- Assignment: Throughout the material below, count each line in which the word "smlouvy" appears, then reply with the count only.

- Task inputs:
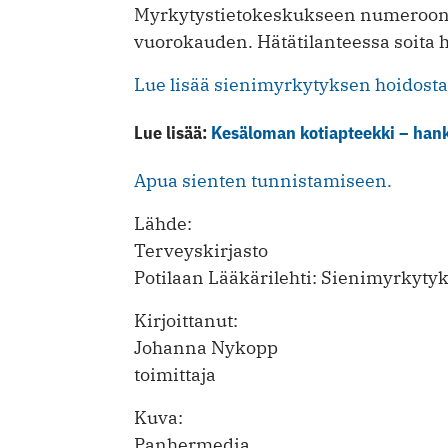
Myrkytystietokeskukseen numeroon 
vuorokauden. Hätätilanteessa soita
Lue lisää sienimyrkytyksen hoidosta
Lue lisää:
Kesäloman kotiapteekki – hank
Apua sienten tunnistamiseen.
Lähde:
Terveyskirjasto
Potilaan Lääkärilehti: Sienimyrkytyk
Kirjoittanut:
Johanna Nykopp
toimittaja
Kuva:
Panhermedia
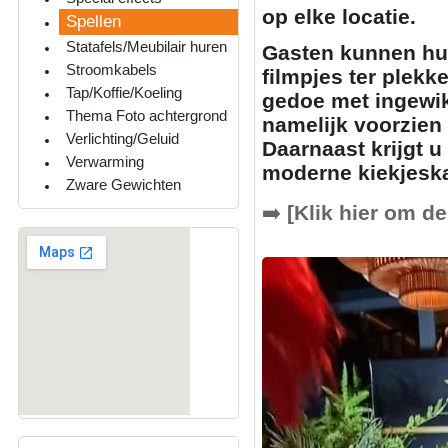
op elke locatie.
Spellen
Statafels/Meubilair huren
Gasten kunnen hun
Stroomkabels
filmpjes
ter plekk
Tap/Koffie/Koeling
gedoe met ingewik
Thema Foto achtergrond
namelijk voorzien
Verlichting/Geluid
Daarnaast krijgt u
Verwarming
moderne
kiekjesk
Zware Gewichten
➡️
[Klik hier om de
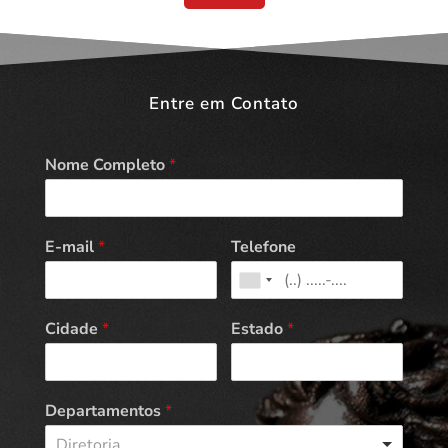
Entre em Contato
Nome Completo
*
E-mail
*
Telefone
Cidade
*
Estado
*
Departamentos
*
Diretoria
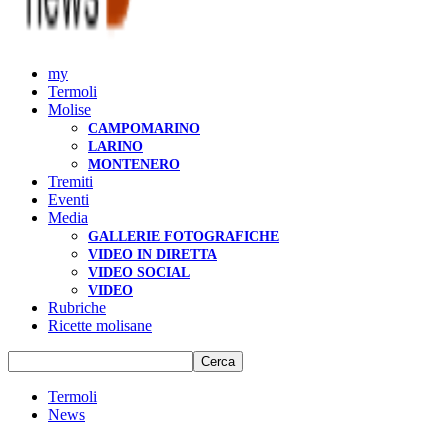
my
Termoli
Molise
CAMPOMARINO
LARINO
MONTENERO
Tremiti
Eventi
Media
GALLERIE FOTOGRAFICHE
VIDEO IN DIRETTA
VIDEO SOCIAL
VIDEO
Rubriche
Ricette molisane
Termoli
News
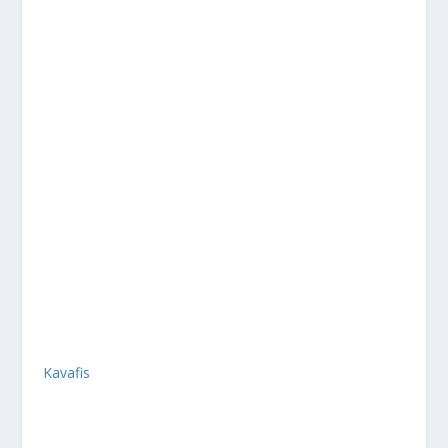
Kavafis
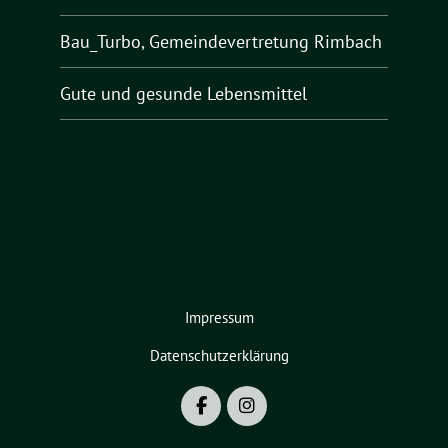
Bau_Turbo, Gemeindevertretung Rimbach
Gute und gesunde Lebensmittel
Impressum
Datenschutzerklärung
--
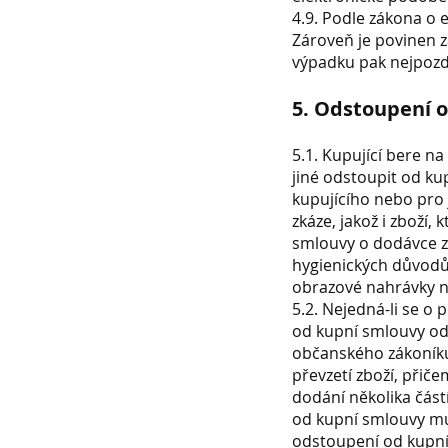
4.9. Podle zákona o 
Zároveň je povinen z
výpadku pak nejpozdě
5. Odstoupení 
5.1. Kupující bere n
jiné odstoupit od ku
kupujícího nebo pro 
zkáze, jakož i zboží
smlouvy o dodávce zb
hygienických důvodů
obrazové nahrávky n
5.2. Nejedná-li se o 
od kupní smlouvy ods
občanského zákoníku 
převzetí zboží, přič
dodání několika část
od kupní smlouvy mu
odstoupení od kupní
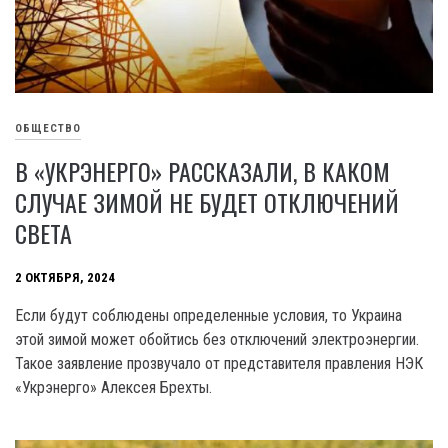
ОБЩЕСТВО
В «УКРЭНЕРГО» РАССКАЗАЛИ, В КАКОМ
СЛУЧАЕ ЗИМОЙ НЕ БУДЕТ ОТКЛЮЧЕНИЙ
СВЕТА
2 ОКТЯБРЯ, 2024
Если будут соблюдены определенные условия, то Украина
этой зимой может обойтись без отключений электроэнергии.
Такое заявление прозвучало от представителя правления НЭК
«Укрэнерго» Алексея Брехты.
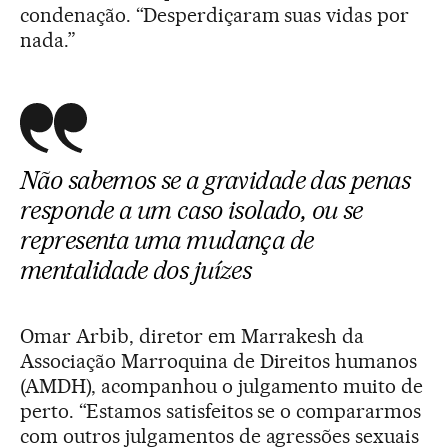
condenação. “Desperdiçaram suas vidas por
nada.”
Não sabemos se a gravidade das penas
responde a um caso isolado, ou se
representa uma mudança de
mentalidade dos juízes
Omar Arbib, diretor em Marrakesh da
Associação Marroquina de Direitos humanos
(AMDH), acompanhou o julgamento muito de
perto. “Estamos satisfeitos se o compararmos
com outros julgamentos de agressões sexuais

- Exercise solution: 3